### WORK ORDER
Copy out every line of text in the records below, keeping each line as it stands, and leave out the pictures.

________

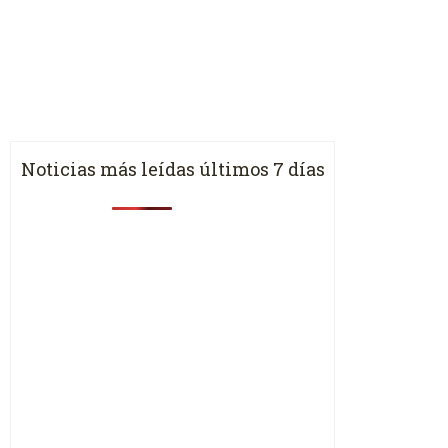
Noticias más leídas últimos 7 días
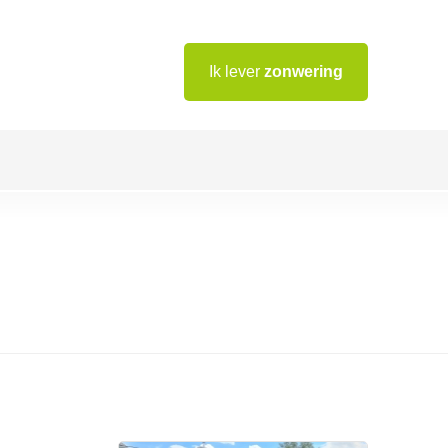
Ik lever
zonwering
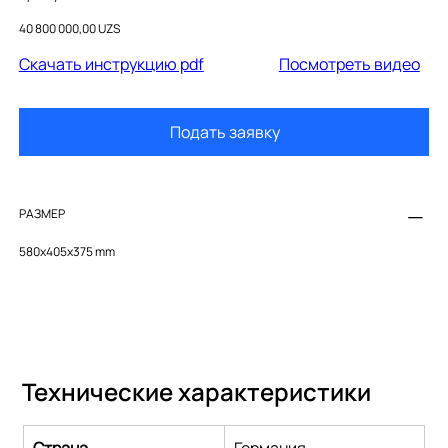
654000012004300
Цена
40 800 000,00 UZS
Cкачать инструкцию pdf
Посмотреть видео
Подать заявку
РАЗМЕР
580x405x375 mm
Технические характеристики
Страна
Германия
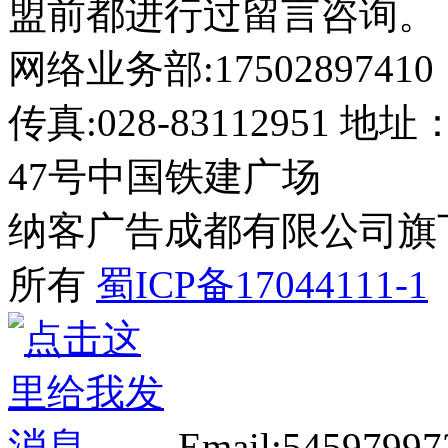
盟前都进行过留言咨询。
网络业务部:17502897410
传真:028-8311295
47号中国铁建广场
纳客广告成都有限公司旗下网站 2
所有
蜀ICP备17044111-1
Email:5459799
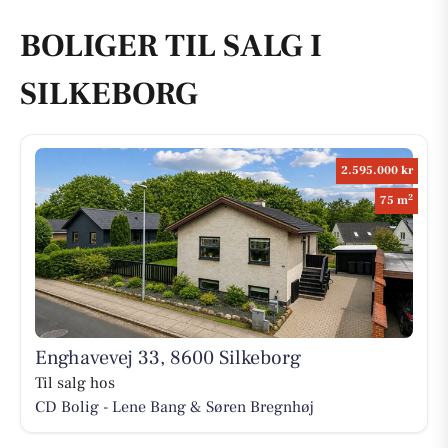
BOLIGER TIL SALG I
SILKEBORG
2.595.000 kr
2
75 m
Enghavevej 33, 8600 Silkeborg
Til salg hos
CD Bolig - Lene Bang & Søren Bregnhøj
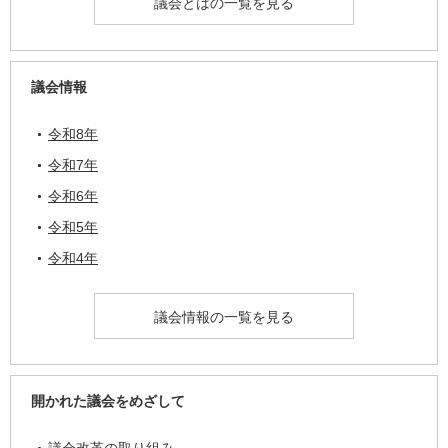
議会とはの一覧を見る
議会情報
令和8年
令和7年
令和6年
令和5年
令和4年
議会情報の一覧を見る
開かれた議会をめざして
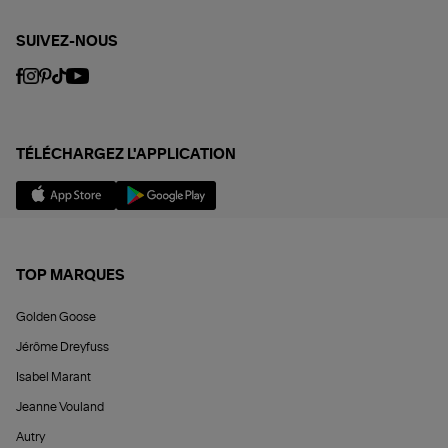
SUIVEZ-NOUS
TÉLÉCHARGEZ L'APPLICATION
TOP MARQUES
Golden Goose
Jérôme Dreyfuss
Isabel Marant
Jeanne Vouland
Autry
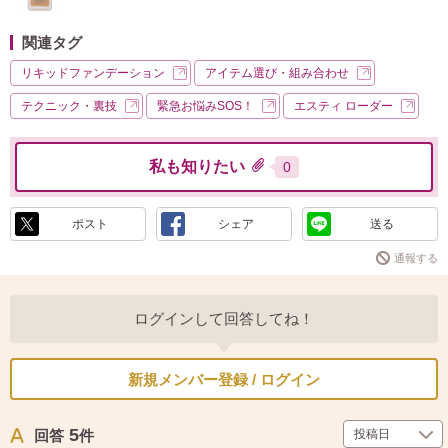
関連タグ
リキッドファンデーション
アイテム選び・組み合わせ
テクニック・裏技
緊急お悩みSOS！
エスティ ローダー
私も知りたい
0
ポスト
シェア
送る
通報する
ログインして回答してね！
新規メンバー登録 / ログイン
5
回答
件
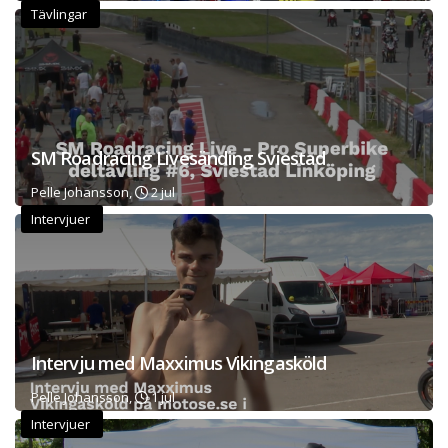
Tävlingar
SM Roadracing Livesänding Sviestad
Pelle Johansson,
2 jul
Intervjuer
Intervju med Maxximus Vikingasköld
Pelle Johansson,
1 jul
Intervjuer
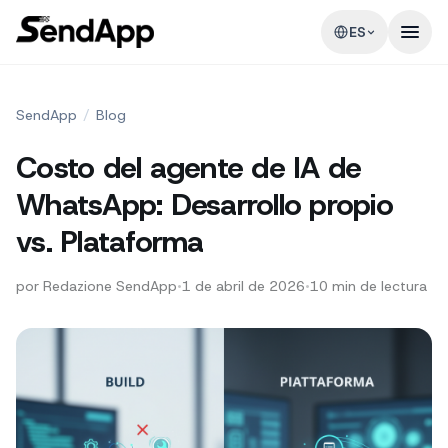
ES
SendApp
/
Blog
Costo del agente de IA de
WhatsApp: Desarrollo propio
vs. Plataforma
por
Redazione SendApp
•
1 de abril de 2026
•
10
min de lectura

________

### EXPECTED OUTPUT
Noticias más leídas últimos 7 días
Ik lever
zonwering
654000012004300
Цена
40 800 000,00 UZS
Cкачать инструкцию pdf
Посмотреть видео
Подать заявку
РАЗМЕР
580x405x375 mm
Технические характеристики
Страна
Германия
盟前都进行过留言咨询。
网络业务部:17502897410
传真:028-8311295
47号中国铁建广场
纳客广告成都有限公司旗下网站 2
所有
蜀ICP备17044111-1
Email:5459799
BOLIGER TIL SALG I
SILKEBORG
2.595.000 kr
2
75 m
Enghavevej 33, 8600 Silkeborg
Til salg hos
CD Bolig - Lene Bang & Søren Bregnhøj
議会とはの一覧を見る
議会情報
令和8年
令和7年
令和6年
令和5年
令和4年
議会情報の一覧を見る
開かれた議会をめざして
SUIVEZ-NOUS
TÉLÉCHARGEZ L'APPLICATION
TOP MARQUES
Golden Goose
Jérôme Dreyfuss
Isabel Marant
Jeanne Vouland
Autry
関連タグ
リキッドファンデーション
アイテム選び・組み合わせ
テクニック・裏技
緊急お悩みSOS！
エスティ ローダー
私も知りたい
0
ポスト
シェア
送る
通報する
ログインして回答してね！
新規メンバー登録 / ログイン
5
回答
件
Tävlingar
SM Roadracing Livesänding Sviestad
Pelle Johansson,
2 jul
Intervjuer
Intervju med Maxximus Vikingasköld
Pelle Johansson,
1 jul
Intervjuer
ES
SendApp
/
Blog
Costo del agente de IA de
WhatsApp: Desarrollo propio
vs. Plataforma
por
Redazione SendApp
•
1 de abril de 2026
•
10
min de lectura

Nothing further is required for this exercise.